According to another writer who took part in the fun in the hot tub, “When I was on my way in, I saw another member of the staff with his head looking skyward … and shots were being poured down his throat.” The writer said he “wasn’t allowed” to enter the hot tub “unless I had five drinks with me.”
Given the free supply of alcohol and hotel rooms, one might speculate that some EW employees may have, ahem, developed a closer working relationship with one, or more, colleagues.
“That was probably a sort of disappointment,” said a staffer. “There wasn’t a whole lot of rampant swinging … but it was a big place, so who knows?”
We think a young Mr.

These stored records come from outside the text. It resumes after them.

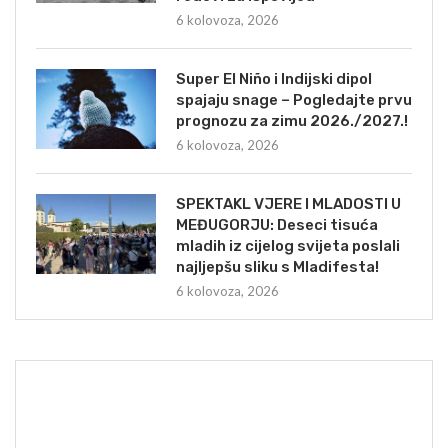
6 kolovoza, 2026
Super El Niño i Indijski dipol
spajaju snage – Pogledajte prvu
prognozu za zimu 2026./2027.!
6 kolovoza, 2026
SPEKTAKL VJERE I MLADOSTI U
MEĐUGORJU: Deseci tisuća
mladih iz cijelog svijeta poslali
najljepšu sliku s Mladifesta!
6 kolovoza, 2026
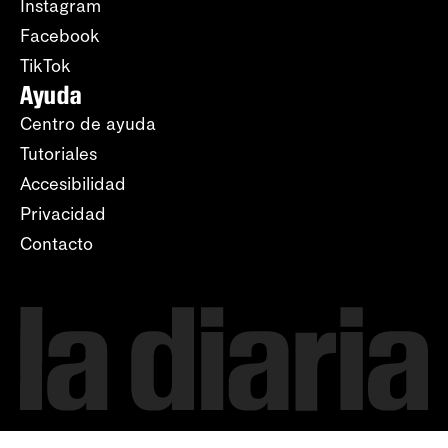
Instagram
Facebook
TikTok
Ayuda
Centro de ayuda
Tutoriales
Accesibilidad
Privacidad
Contacto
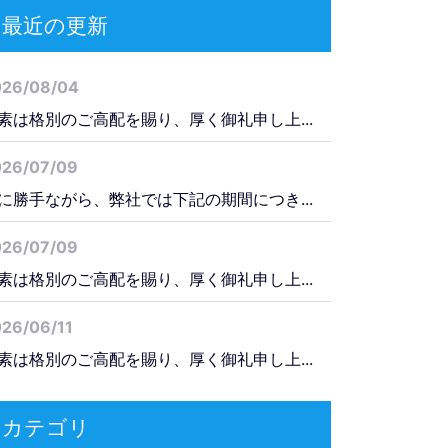
最近の更新
026/08/04
素は格別のご高配を賜り、厚く御礼申し上...
026/07/09
に勝手ながら、弊社では下記の期間につき...
026/07/09
素は格別のご高配を賜り、厚く御礼申し上...
26/06/11
素は格別のご高配を賜り、厚く御礼申し上...
カテゴリ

Luce would be proud.
At first glance, Newsweek’s July 3 cover on childhood obesity seems to be trauma-inducing, sure to be a contributor to future therapist bills. A boy on the heavy side, who looks to be in or approaching the troubled junior high school period, stands holding a melting, chocolate-dipped, rainbow-sprinkled ice cream cone, with the cover line asking, “Fat For Life?”
Why would anybody pose for such a picture?
Money!
According to a Newsweek spokesman, the youngster got paid to be on the cover. “It was a standard modeling job, like any other back-of-the-book cover,” the spokesman said. Did the cover boy know how the photo would be used? “His parents attended the shoot and knew what it was for,” he said.
So how much does Newsweek pay to label a pre-teen “fat for life” on every newsstand in the nation? Newsweek isn’t telling.